On Tue, 11 May 2021, Tamar Christina wrote:
> Hi All,
>
> We are looking to implement saturation support in the compiler. The aim is to
> recognize both Scalar and Vector variant of typical saturating expressions.
>
> As an example:
>
> 1. Saturating addition:
> char sat (char a, char b)
> {
> int tmp = a + b;
> return tmp > 127 ? 127 : ((tmp < -128) ? -128 : tmp);
> }
>
> 2. Saturating abs:
> char sat (char a)
> {
> int tmp = abs (a);
> return tmp > 127 ? 127 : ((tmp < -128) ? -128 : tmp);
> }
>
> 3. Rounding shifts
> char rndshift (char dc)
> {
> int round_const = 1 << (shift - 1);
> return (dc + round_const) >> shift;
> }
>
> etc.
>
> Of course the first issue is that C does not really have a single idiom for
> expressing this.
>
> At the RTL level we have ss_truncate and us_truncate and float_truncate for
> truncation.
>
> At the Tree level we have nothing for truncation (I believe) for scalars.
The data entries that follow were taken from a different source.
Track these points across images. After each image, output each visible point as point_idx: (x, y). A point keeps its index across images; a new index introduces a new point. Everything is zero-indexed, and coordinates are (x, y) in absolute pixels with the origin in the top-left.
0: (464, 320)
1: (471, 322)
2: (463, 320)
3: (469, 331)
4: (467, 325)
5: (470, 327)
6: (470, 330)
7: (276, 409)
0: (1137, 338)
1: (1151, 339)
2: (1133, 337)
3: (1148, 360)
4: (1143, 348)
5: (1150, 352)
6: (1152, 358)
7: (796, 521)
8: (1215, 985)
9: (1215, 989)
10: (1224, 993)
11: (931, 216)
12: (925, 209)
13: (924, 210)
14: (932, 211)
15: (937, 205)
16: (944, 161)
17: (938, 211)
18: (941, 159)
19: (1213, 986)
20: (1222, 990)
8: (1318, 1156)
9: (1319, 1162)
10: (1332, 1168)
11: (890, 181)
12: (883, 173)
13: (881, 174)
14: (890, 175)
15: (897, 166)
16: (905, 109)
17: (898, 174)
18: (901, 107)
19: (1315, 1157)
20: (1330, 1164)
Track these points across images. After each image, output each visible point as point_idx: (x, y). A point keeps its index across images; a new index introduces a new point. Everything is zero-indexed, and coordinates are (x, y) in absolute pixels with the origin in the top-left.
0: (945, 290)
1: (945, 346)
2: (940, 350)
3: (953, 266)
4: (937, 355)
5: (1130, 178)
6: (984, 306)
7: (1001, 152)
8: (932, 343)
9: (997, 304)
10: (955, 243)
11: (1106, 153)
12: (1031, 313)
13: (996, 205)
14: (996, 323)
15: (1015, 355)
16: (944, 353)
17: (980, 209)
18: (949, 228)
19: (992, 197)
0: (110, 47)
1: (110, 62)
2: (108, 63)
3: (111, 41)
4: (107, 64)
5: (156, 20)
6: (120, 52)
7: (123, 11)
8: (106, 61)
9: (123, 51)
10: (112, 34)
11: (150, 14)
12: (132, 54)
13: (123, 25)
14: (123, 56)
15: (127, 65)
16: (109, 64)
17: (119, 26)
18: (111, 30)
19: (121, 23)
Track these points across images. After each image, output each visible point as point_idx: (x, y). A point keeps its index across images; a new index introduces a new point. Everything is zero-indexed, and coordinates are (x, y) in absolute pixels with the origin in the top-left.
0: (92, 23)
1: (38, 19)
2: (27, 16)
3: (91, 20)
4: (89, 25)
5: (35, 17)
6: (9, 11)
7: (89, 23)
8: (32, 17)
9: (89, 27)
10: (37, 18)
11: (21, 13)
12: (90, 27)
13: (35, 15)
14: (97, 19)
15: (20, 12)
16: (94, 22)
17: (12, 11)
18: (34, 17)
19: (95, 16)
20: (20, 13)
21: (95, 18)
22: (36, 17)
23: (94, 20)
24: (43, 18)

For
> Vector code there already seems to be VEC_PACK_SAT_EXPR but it looks like
> nothing actually generates this at the moment. it's just an unused tree code.
>
> For rounding there doesn't seem to be any existing infrastructure.
>
> The proposal to handle these are as follow, keep in mind that all of these
> also
> exist in their scalar form, as such detecting them in the vectorizer would be
> the wrong place.
>
> 1. Rounding:
> a) Use match.pd to rewrite various rounding idioms to shifts.
> b) Use backwards or forward prop to rewrite these to internal functions
> where even if the target does not support these rounding instructions
> they
> have a chance to provide a more efficient implementation than what would
> be generated normally.
>
> 2. Saturation:
> a) Use match.pd to rewrite the various saturation expressions into min/max
> operations which opens up the expressions to further optimizations.
> b) Use backwards or forward prop to convert to internal functions if the
> resulting min/max expression still meet the criteria for being a
> saturating expression. This follows the algorithm as outlined in "The
> Software Vectorization handbook" by Aart J.C. Bik.
>
> We could get the right instructions by using combine if we don't rewrite
> the instructions to an internal function, however then during
> Vectorization
> we would overestimate the cost of performing the saturation. The
> constants
> will the also be loaded into registers and so becomes a lot more
> difficult
> to cleanup solely in the backend.
>
> The one thing I am wondering about is whether we would need an internal
> function
> for all operations supported, or if it should be modelled as an internal FN
> which
> just "marks" the operation as rounding/saturating. After all, the only
> difference
> between a normal and saturating expression in RTL is the xx_truncate RTL
> surrounding
> the expression. Doing so would also mean that all targets whom have
> saturating
> instructions would automatically benefit from this.
>
> But it does mean a small adjustment to the costing, which would need to cost
> the
> internal function call and the argument together as a whole.
>
> Any feedback is appreciated to minimize the number of changes required to the
> final patch. Any objections to the outlined approach?
I think it makes sense to pattern-match the operations on GIMPLE
and follow the approach take by __builtin_add_overflow & friends.
Maybe quickly check whether clang provides some builtins already
which we could implement.
There's some appeal to mimicing what RTL does - thus have
the saturation be represented as saturating truncation.
Maybe that's what users expect of builtins as well.
I'm not sure what the rounding shift would do - 'shift' isn't
an argument to rndshift here. It feels like it's a
rounding division but only by powers of two. Does
ROUND_DIV_EXPR already provide the desired semantics?
Richard.